Jul 26 2009

The one thing we needed this weekend was some kind of stability and predictability after stumbling block after stumbling block getting in the way of Camille's progress and treatment.
She had a relatively good night on Friday night; the night terrors she had been experiencing over the past few weeks have been increasing in longevity so any night where a decent nights sleep is had by all is a godsend. The terrors themselves have evolved into Camille laughing and squealing in her sleep, it is a strange experience watching her. We are still holding out hope that they have been caused by the Dexomethasone steroids that she has been on since admission to Addenbrookes , but a nagging fear is that the tumour itself is causing them, and it may be the first real symptom of the tumour itself. Camille had her final dose of the steroids today, in two days there should no longer be any side affects and we will know what the root of the night terrors is.

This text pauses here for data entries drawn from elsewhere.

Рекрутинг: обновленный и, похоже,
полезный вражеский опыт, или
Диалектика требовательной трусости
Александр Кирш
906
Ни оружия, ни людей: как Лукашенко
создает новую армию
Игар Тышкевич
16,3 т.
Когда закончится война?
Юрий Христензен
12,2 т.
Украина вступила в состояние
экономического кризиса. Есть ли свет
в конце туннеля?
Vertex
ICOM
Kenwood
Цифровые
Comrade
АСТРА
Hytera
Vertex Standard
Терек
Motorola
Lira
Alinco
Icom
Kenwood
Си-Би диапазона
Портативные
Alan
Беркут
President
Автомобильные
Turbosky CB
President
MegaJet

Saturday morning I was brought back to reality with a bang when I accompanied Lucia to one of her nursery friend's birthday party. A tame affair with fifteen four year olds running, bouncing, balloon popping and various other loud activities. I was pretty glad to get out of there in the end, watching the clock for an hour and forty-five minutes is not a past time that I would recommend.

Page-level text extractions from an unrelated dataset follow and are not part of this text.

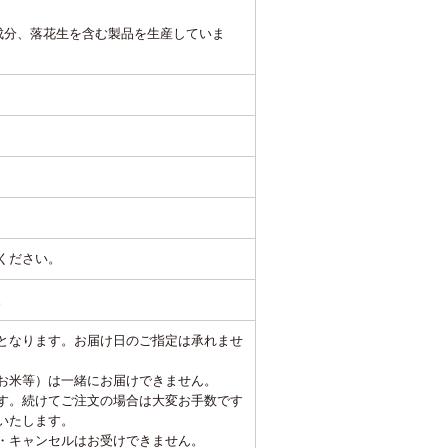
成分、落花生を含む製品を生産していま
ください。
。
となります。お届け日のご指定は承れませ
お米等）は一緒にお届けできません。
す。続けてご注文の場合は大変お手数です
いたします。
・キャンセルはお受けできません。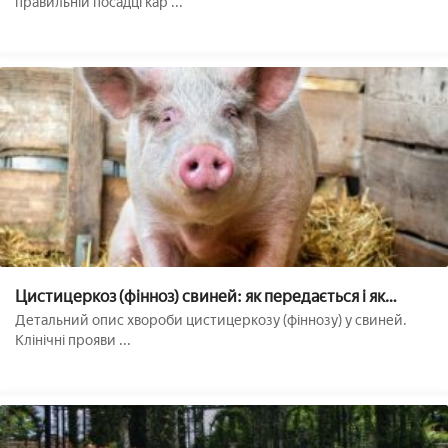
правильній посадці кар ...
Цистицеркоз (фінноз) свиней: як передається і як
визначити, лікування, профілактика
Детальний опис хвороби цистицеркозу (фіннозу) у свиней.
Клінічні прояви ...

Later in the day we all made the trip to hospital for Camille's daily dose of anti-biotics . We were glad to hear that she wouldn't require any further bloods, but as the dose was being injected into the cannula , it began to leak and had to be pulled out. This has meant that today when Camille went in, she had to go through the trauma of another cannula being inserted into a vein. The doctor tried the foot once again but unfortunately is attempt failed. After a break and a long search he managed to get the cannula into the hand. It's still two weeks until the Hickman line goes back in and there is likely to be the need for at least three more cannulas before that time.

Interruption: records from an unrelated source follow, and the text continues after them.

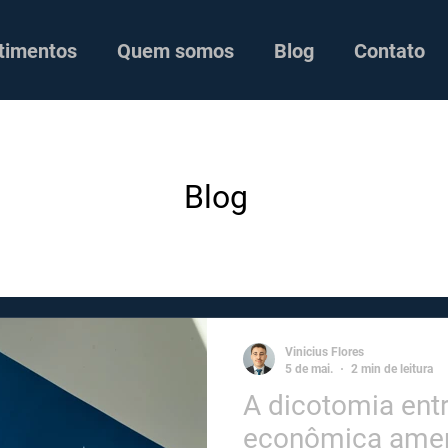
timentos
Quem somos
Blog
Contato
Blog
Vinicius Flores
5 de mai.
2 min de leitura
A dicotomia entr
econômica amer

Right at the beginning of our time at Addenbrookes I made the decision to be strong for the family and to be the person who could take the detailed information on and to be a positive influence on Hayley as we tackled this dreadful situation together. If I could understand the position, I could give Hayley the feedback in a way that helped her deal with it. Over the time we have been part of this system, we've had he big change in finding out what we are dealing with and that they are treating to cure our little girl. I feel quite positive about where we are going, and although I know everything we do over the next year/years is going to be very difficult, I am in a place where I can feel confident that Camille is going to be OK. I made an assumption that Hayley would be able to feel what I'm feeling and be in that same place; as she comes to terms with the information, the odd negative comment that comes out in conversation is picked up by her and sits heavy on her thoughts. I can understand Hayley's cautious approach to the doctors opinions, her worst fears have become a reality, we've had little or no positive results for some time and her life has been turned upside down. We are going through the same situation but dealing with it in very different ways, I need to understand that we do see things differently and although I can be optimistic as is my natural outlook, Hayley needs more care and help to get to the same place; something that may only come over time.


I've just added a couple of pictures at the top that a friend of Hayley's took near our house a number of months ago. This is Camille when she is well; we will give anything to ensure that we can repeat this beautiful photo session at some point in the future.